Depois, fomos até o shopping para tomar sorvete:
- Ana, ninguém reparou que estou com a peruca! – cochichou, enquanto andávamos de braços dados.
- Quero uma bola de chocolate! – peço.
- E eu de cereja!
- Que cabelos bonitos! Foi no salão do shopping? – pergunta a atendente.
- Obrigada! Fui num cabeleireiro, perto de casa. – responde sorridente, enquanto aguardamos pelos sorvetes.
Sentamos felizes, tiramos fotos e conversamos. Repentinamente, Lívia fica pensativa e se cala.
- O que foi Lívia?
- Ana, tem certeza que quer cuidar de mim? Você está trabalhando... Não quero atrapalhar você! – desabafa triste.
- Quero cuidar de você, já disse! Deus nos dará forças!
- Klaus não tem estrutura, Helena, que é minha filha, sai com as amigas e nem pergunta como estou. – conta, enquanto enxuga suas lágrimas no guardanapo.
- Vai dar tudo certo! Lembra da visão? É uma questão de tempo para se livrar dessa bolinha preta! – consolo-a.
Também estou angustiada, mas procuro não transparecer, quero que sinta que pode contar comigo.
- Obrigada, Ana. – sussurra.
- E eu agradeço a Deus, pelo privilégio de ser escolhida para cuidar de você.
Depois da primeira quimioterapia, veio para minha casa e dormiu na minha cama. Queria ter certeza de que estaria bem perto, caso ela precisasse.
Na primeira noite... Lívia acorda gritando. Acendo rapidamente a luz:
- Aí, em cima da sua cabeça!
- Não tem nada, Lívia! – respondo sobressaltada.
- Tem um inseto gigante, batendo as asas, não está vendo? – grita, apontando para cima da minha cabeça.
- Não tem nada! Você está tendo alucinações! – alerto-a.
Lívia levanta e corre pela casa, vendo insetos gigantes em toda parte. Corro atrás, tenho medo que se machuque, pois está fora de si. Vai até a sacada, lança-se no sofá e cochila. Deito na bancada, também cochilo. Depois de um tempo acorda sobressaltada:
- Ali! Tem pontos pretos caindo! Como se a parede estivesse esfarelando! – grita, apontando para a parede.
- Lívia, não tem nada!
Dou a medicação para enjoos, remédios, e, finalmente, dorme tranquila. Fico de vigília a noite toda, pois tenho receio de que passe mal enquanto dorme. Na manhã seguinte, vou trabalhar, e ela fica com Déia, a senhora que cuida da minha casa.
No segundo dia sente cansaço e muita ânsia de vômito. No terceiro, melhora.
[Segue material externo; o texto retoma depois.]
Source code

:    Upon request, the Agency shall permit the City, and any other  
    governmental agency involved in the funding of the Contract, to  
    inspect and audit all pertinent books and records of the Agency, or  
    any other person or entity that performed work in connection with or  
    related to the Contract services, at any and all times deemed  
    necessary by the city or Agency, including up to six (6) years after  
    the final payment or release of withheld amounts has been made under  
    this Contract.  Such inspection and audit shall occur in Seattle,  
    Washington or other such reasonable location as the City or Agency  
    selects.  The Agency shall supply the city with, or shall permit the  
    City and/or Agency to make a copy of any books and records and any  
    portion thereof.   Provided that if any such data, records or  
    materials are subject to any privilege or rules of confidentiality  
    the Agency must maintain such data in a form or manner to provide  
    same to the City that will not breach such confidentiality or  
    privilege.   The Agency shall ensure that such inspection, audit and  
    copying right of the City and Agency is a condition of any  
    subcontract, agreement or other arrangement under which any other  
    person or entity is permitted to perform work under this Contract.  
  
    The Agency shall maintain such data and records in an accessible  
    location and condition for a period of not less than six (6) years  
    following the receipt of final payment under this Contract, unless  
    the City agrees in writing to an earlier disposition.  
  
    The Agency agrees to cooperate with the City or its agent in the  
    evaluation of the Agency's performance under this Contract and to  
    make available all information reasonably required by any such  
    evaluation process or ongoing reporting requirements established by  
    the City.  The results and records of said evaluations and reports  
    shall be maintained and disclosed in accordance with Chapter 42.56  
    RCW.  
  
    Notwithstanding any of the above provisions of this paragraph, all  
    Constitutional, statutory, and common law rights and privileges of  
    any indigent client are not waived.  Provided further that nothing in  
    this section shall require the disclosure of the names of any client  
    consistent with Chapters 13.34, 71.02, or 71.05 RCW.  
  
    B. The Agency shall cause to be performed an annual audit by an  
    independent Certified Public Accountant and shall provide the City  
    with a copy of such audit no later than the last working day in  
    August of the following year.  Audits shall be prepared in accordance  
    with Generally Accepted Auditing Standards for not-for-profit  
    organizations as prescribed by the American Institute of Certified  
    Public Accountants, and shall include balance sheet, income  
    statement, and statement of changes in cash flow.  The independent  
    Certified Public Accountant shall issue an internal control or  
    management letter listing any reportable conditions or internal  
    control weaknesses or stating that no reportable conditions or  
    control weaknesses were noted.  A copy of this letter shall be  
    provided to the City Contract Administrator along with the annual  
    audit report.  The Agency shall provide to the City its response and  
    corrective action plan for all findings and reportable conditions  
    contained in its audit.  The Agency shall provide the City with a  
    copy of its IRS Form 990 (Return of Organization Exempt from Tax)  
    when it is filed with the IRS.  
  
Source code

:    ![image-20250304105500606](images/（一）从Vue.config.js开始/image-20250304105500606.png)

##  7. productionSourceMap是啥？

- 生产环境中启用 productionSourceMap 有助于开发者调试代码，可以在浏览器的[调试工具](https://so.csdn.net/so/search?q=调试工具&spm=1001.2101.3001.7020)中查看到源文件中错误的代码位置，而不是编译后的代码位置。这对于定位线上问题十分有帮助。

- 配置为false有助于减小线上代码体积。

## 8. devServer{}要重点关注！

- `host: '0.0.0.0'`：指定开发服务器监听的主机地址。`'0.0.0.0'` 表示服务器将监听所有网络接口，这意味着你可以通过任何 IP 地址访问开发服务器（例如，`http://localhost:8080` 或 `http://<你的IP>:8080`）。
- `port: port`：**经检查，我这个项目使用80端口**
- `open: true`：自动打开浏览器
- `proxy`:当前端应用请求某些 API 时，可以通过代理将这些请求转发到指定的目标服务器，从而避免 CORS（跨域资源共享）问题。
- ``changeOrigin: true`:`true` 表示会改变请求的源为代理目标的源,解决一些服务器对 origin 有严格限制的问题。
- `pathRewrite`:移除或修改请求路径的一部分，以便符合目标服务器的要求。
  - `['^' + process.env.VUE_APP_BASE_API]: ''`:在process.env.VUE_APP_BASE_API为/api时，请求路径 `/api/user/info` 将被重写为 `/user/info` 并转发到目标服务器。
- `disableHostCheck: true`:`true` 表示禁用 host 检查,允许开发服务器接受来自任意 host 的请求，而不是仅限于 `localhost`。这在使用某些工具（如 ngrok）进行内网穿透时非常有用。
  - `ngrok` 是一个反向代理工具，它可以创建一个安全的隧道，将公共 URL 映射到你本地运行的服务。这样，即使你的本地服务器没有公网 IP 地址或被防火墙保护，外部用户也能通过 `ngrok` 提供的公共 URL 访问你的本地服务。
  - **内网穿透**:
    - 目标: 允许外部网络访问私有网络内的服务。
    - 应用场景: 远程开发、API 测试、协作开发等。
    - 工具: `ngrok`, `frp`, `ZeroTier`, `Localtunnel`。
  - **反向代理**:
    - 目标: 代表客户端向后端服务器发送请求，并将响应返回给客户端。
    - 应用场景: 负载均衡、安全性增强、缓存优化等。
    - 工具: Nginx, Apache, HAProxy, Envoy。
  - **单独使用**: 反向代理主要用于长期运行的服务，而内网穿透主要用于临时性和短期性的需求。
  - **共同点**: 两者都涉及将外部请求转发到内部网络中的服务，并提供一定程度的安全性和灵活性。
- Ana, você deve estar tão cansada! Não tem dormido, e trabalha o dia inteiro. –desculpa-se.
- Tantas vezes ficamos acordadas por um filho doente, não é? E no dia seguinte, ainda vamos trabalhar! Estou fazendo o que fiz por um filho! – consolo-a.
- Fico pensando... se não fosse você, o que seria de mim, Ana? Quem cuidaria de mim? – choraminga.
- Deus me escolheu para cuidar de você. Não pense mais nisso.
Lívia melhora e retorna para casa, com seu marido e filhas.